Mix 500g flour with active dry yeast, 250g butter, 3 eggs, 70g sugar and ¼ l of milk and beat for at least 10 minutes. Then put the dough in a warm place to rest for an hour. As soon as it has doubled its volume, cut it in small dumplings, fill them with a special plum jam (Zwetschkenröster) or sweetened cottage cheese, then dip the dumpling in melted butter and fill a square baking tray with the dumplings. Let the dish rest in a warm place for half an hour before baking in the oven until the dumplings are golden. Serve them still warm.

“Krautfleckerl”

Cook 250g small square noodle pasta “al dente”. Meanwhile slice half a white cabbage thinly. Heat a little lard, add a little sugar and cumin. Then fry the white cabbage until it is brown, add pepper and salt and in the end mix it with the small pasta noodles.

“Sulz”

Fill a pressure cooker with: 4 pig’s feet, and a pig’s tail, 400g tender pork meat, an onion, two garlic cloves, salt, pepper, 1/8 l of vinegar, a carrot, some celery, some parsley and fill the pot with water until everything is totally covered. Cook in the pressure cooker for an hour. Then pour the liquid into a porcelain bowl through a sieve and cut up the meat in small slices together with some of the jellied skin of the pig and stir it into the liquid. Put it into the fridge overnight. When solid, cut it up in slices and serve with thinly sliced onions and a little bit of vinegar and sunflower oil.

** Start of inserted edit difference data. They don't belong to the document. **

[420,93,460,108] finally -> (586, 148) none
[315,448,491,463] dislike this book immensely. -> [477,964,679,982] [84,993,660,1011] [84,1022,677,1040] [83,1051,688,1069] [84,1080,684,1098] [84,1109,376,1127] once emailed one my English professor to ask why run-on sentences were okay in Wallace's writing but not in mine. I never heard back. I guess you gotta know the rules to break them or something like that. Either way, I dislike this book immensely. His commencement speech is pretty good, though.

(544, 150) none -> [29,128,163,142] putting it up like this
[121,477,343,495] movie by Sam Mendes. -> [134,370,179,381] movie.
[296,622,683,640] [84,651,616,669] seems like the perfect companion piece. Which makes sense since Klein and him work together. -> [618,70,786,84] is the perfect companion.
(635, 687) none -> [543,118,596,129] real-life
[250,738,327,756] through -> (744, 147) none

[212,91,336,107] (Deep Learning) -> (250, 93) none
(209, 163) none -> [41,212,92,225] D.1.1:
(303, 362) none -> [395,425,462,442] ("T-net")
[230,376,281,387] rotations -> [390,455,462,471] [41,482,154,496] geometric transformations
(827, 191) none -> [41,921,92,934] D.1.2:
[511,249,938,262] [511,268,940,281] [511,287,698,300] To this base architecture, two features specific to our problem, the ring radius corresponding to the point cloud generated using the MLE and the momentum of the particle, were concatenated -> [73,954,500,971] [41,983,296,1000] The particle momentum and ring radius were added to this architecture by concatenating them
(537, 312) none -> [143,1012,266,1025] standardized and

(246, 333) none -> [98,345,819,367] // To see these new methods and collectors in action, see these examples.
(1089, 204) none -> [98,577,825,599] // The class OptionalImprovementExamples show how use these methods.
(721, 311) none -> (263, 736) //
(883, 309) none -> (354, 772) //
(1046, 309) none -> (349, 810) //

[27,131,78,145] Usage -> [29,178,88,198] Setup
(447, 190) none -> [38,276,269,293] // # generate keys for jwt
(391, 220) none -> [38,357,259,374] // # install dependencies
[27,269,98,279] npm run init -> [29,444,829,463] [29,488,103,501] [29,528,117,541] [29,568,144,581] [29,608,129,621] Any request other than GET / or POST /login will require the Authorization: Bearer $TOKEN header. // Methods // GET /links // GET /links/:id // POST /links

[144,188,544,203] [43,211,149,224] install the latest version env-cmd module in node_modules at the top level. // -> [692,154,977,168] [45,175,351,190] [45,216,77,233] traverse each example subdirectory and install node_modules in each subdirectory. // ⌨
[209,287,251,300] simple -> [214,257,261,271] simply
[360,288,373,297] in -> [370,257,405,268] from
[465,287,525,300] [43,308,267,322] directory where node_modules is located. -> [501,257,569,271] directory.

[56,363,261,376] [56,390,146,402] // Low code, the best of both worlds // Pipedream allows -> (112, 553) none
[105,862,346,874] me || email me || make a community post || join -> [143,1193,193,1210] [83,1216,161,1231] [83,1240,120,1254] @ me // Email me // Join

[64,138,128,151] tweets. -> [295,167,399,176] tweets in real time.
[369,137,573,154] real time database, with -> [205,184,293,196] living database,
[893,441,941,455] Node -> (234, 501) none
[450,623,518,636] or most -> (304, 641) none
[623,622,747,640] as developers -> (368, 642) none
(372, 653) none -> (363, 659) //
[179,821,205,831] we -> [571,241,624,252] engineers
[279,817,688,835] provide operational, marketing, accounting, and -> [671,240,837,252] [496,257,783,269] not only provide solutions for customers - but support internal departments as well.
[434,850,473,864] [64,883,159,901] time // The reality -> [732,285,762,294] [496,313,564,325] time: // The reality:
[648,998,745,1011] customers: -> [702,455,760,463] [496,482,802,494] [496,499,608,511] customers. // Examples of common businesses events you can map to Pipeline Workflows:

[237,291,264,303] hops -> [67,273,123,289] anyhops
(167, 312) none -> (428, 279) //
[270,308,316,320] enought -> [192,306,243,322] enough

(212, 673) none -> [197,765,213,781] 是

Menu card of the coffee house and restaurant in the suburb Leopoldstadt, Prater “Konstantinhügel” , 1927

In some Viennese coffee house coffee was formerly made in the traditional porcelain “Karlsbader” coffee makers – widespread in the Austro-Hungarian Empire. Two of my grandmother’s “Karlsbaders” have survived. When preparing the coffee, she added a pinch of salt and a spoonful of cacao to the ground coffee beans in the porcelain sieve before slowly pouring the boiling water over it.